EXERCISE AIM.
The lines to copy are those in the records below that hold the word "included".

DATA RECORDS.

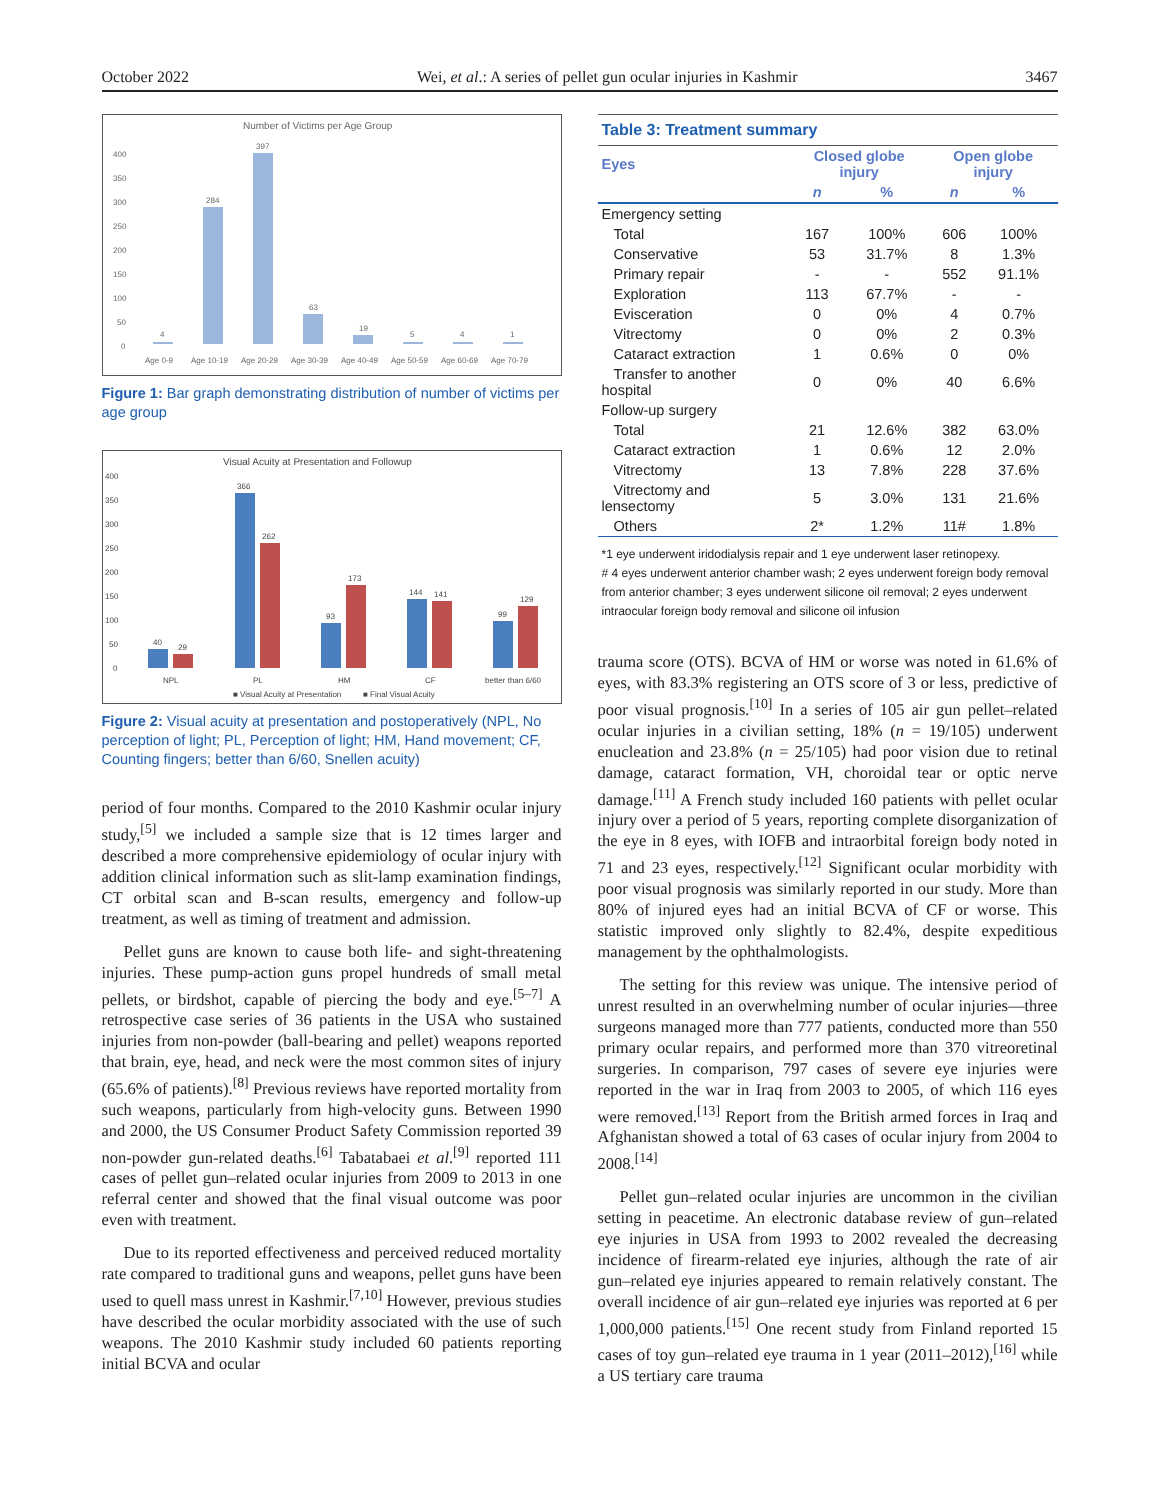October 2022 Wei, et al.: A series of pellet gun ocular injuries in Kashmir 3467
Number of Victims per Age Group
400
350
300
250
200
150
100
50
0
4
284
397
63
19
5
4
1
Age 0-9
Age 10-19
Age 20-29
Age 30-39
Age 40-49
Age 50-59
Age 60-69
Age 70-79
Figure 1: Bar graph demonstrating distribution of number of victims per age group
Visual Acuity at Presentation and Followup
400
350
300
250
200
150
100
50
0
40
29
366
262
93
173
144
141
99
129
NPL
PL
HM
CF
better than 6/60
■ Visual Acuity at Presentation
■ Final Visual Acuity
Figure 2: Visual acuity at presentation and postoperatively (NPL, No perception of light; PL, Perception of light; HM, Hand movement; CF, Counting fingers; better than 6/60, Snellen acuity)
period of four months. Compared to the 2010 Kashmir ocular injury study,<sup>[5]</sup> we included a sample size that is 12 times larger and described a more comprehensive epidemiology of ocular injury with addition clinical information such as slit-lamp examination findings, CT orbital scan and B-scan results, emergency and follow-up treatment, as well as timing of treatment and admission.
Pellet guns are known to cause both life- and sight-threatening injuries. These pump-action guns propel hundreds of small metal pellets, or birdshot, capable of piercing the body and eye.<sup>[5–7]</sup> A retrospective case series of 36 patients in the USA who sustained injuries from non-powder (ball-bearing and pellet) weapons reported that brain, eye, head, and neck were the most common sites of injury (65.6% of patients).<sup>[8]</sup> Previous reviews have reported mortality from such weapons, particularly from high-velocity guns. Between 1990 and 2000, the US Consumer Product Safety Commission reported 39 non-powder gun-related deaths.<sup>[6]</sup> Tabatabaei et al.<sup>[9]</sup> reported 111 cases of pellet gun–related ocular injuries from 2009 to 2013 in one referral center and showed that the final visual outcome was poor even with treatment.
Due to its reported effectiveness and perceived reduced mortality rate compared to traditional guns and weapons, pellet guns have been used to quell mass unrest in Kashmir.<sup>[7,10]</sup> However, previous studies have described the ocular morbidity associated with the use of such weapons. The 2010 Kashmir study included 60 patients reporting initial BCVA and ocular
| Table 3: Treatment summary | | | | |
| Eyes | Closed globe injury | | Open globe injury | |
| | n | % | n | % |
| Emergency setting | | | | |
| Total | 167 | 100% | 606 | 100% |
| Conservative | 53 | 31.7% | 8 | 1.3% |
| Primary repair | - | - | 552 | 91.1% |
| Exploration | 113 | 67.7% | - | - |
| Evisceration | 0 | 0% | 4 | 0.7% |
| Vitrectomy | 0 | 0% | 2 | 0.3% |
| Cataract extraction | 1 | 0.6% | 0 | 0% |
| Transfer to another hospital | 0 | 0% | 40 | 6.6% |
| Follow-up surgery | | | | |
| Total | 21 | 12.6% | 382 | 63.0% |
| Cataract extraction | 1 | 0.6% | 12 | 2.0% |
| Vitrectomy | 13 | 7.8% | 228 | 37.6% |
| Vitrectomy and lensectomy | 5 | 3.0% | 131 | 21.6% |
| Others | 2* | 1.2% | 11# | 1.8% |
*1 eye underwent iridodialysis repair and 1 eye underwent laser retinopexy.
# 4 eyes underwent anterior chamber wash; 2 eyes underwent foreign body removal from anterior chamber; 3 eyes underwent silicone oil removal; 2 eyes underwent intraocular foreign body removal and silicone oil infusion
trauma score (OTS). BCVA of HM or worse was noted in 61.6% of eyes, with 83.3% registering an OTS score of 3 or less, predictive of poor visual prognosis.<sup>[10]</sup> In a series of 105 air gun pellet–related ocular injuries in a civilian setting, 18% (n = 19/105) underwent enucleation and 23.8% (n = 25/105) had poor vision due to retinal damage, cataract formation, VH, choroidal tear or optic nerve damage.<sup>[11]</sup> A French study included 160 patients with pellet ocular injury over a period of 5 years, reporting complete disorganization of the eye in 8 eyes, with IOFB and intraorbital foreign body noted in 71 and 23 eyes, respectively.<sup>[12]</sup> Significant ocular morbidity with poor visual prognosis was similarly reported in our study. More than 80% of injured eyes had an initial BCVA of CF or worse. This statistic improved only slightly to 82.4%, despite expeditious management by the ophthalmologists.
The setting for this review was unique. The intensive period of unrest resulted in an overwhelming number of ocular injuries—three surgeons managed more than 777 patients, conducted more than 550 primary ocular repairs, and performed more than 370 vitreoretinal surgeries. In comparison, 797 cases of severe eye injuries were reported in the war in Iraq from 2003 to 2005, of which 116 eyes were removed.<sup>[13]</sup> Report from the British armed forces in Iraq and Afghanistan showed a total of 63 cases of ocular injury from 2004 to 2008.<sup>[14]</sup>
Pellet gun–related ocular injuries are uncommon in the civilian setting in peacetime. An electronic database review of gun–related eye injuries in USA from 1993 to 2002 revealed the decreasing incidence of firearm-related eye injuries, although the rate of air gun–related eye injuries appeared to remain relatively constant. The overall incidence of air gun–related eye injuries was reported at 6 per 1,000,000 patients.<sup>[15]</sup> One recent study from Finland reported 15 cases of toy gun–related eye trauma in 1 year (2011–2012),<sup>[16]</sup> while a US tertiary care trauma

...

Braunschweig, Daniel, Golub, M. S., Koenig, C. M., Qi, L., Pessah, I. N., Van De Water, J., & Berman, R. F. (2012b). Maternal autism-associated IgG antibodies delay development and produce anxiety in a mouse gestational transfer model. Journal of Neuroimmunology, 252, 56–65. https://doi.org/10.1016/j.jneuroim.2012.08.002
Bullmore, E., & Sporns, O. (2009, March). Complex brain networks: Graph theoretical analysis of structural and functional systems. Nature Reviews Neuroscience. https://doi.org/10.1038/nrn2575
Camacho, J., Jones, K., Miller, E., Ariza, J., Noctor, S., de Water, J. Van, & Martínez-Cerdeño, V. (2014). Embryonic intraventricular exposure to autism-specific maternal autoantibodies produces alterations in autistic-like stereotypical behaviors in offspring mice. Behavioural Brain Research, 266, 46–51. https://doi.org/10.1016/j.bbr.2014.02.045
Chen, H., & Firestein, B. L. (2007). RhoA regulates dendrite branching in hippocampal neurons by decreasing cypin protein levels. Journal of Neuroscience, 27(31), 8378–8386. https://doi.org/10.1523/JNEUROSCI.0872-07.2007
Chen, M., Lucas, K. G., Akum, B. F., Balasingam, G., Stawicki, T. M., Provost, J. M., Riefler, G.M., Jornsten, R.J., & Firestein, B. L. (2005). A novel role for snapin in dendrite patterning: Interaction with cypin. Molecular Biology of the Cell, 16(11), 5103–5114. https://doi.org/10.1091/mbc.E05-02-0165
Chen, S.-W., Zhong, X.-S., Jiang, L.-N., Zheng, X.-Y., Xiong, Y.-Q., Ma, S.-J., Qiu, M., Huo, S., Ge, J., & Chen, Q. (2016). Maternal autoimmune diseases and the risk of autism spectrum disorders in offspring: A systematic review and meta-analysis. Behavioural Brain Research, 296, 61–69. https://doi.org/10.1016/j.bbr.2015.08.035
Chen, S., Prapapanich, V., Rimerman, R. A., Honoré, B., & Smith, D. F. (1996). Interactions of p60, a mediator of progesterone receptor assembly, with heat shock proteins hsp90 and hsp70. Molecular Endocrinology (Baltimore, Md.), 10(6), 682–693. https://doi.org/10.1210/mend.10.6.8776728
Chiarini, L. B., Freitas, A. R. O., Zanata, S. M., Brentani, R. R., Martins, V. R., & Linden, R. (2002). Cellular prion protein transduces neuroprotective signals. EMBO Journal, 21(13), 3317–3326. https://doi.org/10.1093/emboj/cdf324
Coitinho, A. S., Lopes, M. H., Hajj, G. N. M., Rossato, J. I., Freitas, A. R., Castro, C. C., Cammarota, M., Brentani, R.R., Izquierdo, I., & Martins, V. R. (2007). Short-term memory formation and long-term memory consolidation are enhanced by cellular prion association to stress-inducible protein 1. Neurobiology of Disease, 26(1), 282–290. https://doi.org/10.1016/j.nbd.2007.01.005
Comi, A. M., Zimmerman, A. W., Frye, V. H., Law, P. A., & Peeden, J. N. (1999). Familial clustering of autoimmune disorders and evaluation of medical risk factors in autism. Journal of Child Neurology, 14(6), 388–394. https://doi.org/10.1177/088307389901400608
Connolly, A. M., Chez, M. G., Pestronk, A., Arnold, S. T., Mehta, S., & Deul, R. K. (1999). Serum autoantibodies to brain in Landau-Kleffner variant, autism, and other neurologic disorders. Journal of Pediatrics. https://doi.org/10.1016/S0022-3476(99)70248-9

TASK RESULT.
period of four months. Compared to the 2010 Kashmir ocular injury study,<sup>[5]</sup> we included a sample size that is 12 times larger and described a more comprehensive epidemiology of ocular injury with addition clinical information such as slit-lamp examination findings, CT orbital scan and B-scan results, emergency and follow-up treatment, as well as timing of treatment and admission.
Due to its reported effectiveness and perceived reduced mortality rate compared to traditional guns and weapons, pellet guns have been used to quell mass unrest in Kashmir.<sup>[7,10]</sup> However, previous studies have described the ocular morbidity associated with the use of such weapons. The 2010 Kashmir study included 60 patients reporting initial BCVA and ocular
trauma score (OTS). BCVA of HM or worse was noted in 61.6% of eyes, with 83.3% registering an OTS score of 3 or less, predictive of poor visual prognosis.<sup>[10]</sup> In a series of 105 air gun pellet–related ocular injuries in a civilian setting, 18% (n = 19/105) underwent enucleation and 23.8% (n = 25/105) had poor vision due to retinal damage, cataract formation, VH, choroidal tear or optic nerve damage.<sup>[11]</sup> A French study included 160 patients with pellet ocular injury over a period of 5 years, reporting complete disorganization of the eye in 8 eyes, with IOFB and intraorbital foreign body noted in 71 and 23 eyes, respectively.<sup>[12]</sup> Significant ocular morbidity with poor visual prognosis was similarly reported in our study. More than 80% of injured eyes had an initial BCVA of CF or worse. This statistic improved only slightly to 82.4%, despite expeditious management by the ophthalmologists.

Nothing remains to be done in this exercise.